L'évolution et l'arrivée de nouvelles populations entrainent des modifications et des changements progressifs dans les rapports sociaux qui influent ensuite sur les orientations économiques et environnementales. Des problèmes d’organisation et de consommation d’espaces sont aussi induits par la discontinuité de la périurbanisation, car les compétences ne relèvent pas toujours des mêmes structures administratives (Merlin, 2009).
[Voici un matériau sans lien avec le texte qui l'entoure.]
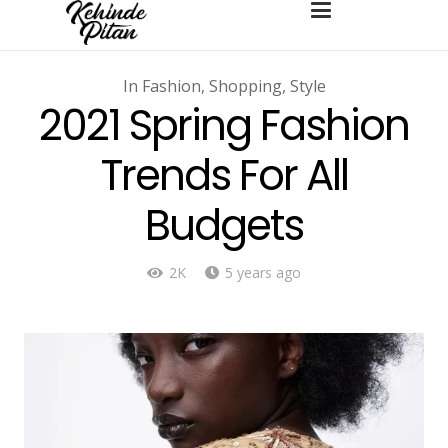
In
Fashion
,
Shopping
,
Style
2021 Spring Fashion
Trends For All
Budgets
2K
5 years ago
Le manque de concertation à l'échelle des bassins de vie est parfois visible quand les collectivités territoriales aménagent des zones d'activités et proposent des conditions qui concurrencent les territoires voisins. Dans ce bras de fer pour attirer les activités, l'environnement naturel peut jouer un rôle d'appel important, car il représente parfois un cadre agréable ou une qualité de vie. L'avenir de ces espaces peut toutefois devenir paradoxal. Dans les espaces en compétition, la promotion immobilière et commerciale est la bienvenue mais elle est souvent corrélée aux conditions économiques locales plutôt qu'aux caractéristiques environnementales. Les évolutions socio- économiques peuvent donc avoir des conséquences multiples, et l'un des premiers enjeux concerne le coût du foncier bâti ou non bâti.

Dans les espaces périurbains, le prix du foncier est souvent inférieur à celui des grandes agglomérations (Bailly, Bourdeau-Lepage, 2011), et cette caractéristique a des conséquences sur la création de logements et d'infrastructures urbaines qui impactent fortement l'outil de production agricole et forestier (Duyck, Regoin, 2004 ; Léonard, 2005). Dans les périphéries urbaines, la question des terres et de leur affectation est donc l'objet de multiples enjeux pour l'avenir des forêts et de leurs diverses fonctions. Les évolutions périurbaines concernent ainsi le paysage et le cadre de vie de la population locale, des visiteurs de passage et des touristes.

La multiplicité des facteurs économiques, culturels, individuels et sociaux créent une relative hétérogénéité dans la population des espaces périurbains, mais l'apparence de mixité ne gomme pas les héritages et les regroupements liés à des considérations sociales et matérielles (Cailly, Dodier, 2007). Des enquêtes montrent que les habitants des espaces périurbains peu favorisés ne perçoivent pas les environnements naturels de la même manière que les habitants des lotissements cossus de la périphérie urbaine. Ils n'ont pas non plus les mêmes fréquentations, ni les mêmes appréhensions des forêts périurbaines (Maresca, 2000). Les inégalités d’accès aux espaces naturels peuvent même être un indicateur des inégalités environnementales (Emelianoff, 2006).

Dans les espaces périurbains, la constitution des territoires et des populations apparaît donc souvent comme une dynamique hétérogène, générée par des personnes venues de la ville pour s'installer dans la périphérie. L'absence de coordination ou d'évolution territoriale créatrice d'une synergie capable de décloisonner les individualismes pour organiser le vivre ensemble peut-elle être

compensée par la mise en application de certains principes du développement durable ? Le constat de la situation socio-spatiale et environnementale actuelle, au regard d'une analyse basée sur le cadre et les concepts du développement durable, peut contribuer à la compréhension des populations, des usagers des forêts et de leurs pratiques.